_Records to process:_
○ ○ ○ ○ ○

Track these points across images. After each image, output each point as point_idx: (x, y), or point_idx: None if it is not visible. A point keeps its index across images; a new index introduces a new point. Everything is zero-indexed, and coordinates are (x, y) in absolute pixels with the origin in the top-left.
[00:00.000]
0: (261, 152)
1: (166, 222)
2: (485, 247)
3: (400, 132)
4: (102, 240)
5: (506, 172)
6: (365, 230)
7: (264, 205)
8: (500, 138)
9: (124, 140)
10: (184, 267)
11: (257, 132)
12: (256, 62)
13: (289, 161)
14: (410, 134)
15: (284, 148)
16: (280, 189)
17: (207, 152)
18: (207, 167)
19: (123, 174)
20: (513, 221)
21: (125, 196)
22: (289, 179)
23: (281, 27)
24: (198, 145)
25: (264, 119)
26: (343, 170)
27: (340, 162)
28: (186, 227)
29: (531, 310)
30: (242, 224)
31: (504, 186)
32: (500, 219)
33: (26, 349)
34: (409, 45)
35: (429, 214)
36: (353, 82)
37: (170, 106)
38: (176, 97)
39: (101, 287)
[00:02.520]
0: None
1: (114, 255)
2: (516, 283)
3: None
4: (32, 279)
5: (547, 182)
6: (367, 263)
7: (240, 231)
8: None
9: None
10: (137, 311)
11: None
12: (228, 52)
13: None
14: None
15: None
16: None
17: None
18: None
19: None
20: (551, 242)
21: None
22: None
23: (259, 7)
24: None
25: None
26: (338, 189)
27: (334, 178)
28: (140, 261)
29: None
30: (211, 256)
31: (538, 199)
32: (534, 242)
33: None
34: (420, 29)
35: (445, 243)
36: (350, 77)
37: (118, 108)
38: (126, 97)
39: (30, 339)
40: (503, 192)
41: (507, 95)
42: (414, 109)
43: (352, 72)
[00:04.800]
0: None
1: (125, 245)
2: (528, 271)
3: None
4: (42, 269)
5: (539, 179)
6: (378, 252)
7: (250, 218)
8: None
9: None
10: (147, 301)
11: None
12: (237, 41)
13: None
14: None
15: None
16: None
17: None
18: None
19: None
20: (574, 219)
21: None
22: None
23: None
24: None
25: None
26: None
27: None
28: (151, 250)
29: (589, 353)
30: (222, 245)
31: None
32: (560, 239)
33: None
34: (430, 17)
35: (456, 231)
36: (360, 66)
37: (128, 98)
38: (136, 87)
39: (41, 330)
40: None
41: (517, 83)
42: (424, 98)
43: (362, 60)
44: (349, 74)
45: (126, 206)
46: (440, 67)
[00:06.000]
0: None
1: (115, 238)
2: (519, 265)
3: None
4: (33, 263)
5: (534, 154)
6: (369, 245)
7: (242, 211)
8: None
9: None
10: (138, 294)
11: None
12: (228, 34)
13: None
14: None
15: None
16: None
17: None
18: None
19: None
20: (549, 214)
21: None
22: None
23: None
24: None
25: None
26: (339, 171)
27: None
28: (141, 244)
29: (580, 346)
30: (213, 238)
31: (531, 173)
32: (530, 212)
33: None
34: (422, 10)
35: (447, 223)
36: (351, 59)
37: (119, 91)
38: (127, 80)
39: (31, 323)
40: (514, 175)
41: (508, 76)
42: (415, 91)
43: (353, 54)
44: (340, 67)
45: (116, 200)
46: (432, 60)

○ ○ ○ ○ ○

_Your objective:_ Everything in the records must be returned exactly.

_Exercise solution:_
Track these points across images. After each image, output each point as point_idx: (x, y), or point_idx: None if it is not visible. A point keeps its index across images; a new index introduces a new point. Everything is zero-indexed, and coordinates are (x, y) in absolute pixels with the origin in the top-left.
[00:00.000]
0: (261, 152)
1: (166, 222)
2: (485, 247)
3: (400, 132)
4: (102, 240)
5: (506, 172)
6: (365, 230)
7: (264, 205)
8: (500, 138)
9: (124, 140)
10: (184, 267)
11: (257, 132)
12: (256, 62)
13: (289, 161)
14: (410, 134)
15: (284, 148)
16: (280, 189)
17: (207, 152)
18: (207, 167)
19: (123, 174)
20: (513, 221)
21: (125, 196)
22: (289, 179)
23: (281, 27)
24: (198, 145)
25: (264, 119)
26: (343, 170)
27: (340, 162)
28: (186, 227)
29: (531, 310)
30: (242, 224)
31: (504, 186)
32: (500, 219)
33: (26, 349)
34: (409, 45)
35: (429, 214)
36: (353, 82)
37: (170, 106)
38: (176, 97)
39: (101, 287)
[00:02.520]
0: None
1: (114, 255)
2: (516, 283)
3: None
4: (32, 279)
5: (547, 182)
6: (367, 263)
7: (240, 231)
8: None
9: None
10: (137, 311)
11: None
12: (228, 52)
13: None
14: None
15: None
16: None
17: None
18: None
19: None
20: (551, 242)
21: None
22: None
23: (259, 7)
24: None
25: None
26: (338, 189)
27: (334, 178)
28: (140, 261)
29: None
30: (211, 256)
31: (538, 199)
32: (534, 242)
33: None
34: (420, 29)
35: (445, 243)
36: (350, 77)
37: (118, 108)
38: (126, 97)
39: (30, 339)
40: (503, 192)
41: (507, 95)
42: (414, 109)
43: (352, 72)
[00:04.800]
0: None
1: (125, 245)
2: (528, 271)
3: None
4: (42, 269)
5: (539, 179)
6: (378, 252)
7: (250, 218)
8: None
9: None
10: (147, 301)
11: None
12: (237, 41)
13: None
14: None
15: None
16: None
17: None
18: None
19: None
20: (574, 219)
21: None
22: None
23: None
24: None
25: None
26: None
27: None
28: (151, 250)
29: (589, 353)
30: (222, 245)
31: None
32: (560, 239)
33: None
34: (430, 17)
35: (456, 231)
36: (360, 66)
37: (128, 98)
38: (136, 87)
39: (41, 330)
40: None
41: (517, 83)
42: (424, 98)
43: (362, 60)
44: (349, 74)
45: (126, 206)
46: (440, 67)
[00:06.000]
0: None
1: (115, 238)
2: (519, 265)
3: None
4: (33, 263)
5: (534, 154)
6: (369, 245)
7: (242, 211)
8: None
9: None
10: (138, 294)
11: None
12: (228, 34)
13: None
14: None
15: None
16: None
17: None
18: None
19: None
20: (549, 214)
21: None
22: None
23: None
24: None
25: None
26: (339, 171)
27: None
28: (141, 244)
29: (580, 346)
30: (213, 238)
31: (531, 173)
32: (530, 212)
33: None
34: (422, 10)
35: (447, 223)
36: (351, 59)
37: (119, 91)
38: (127, 80)
39: (31, 323)
40: (514, 175)
41: (508, 76)
42: (415, 91)
43: (353, 54)
44: (340, 67)
45: (116, 200)
46: (432, 60)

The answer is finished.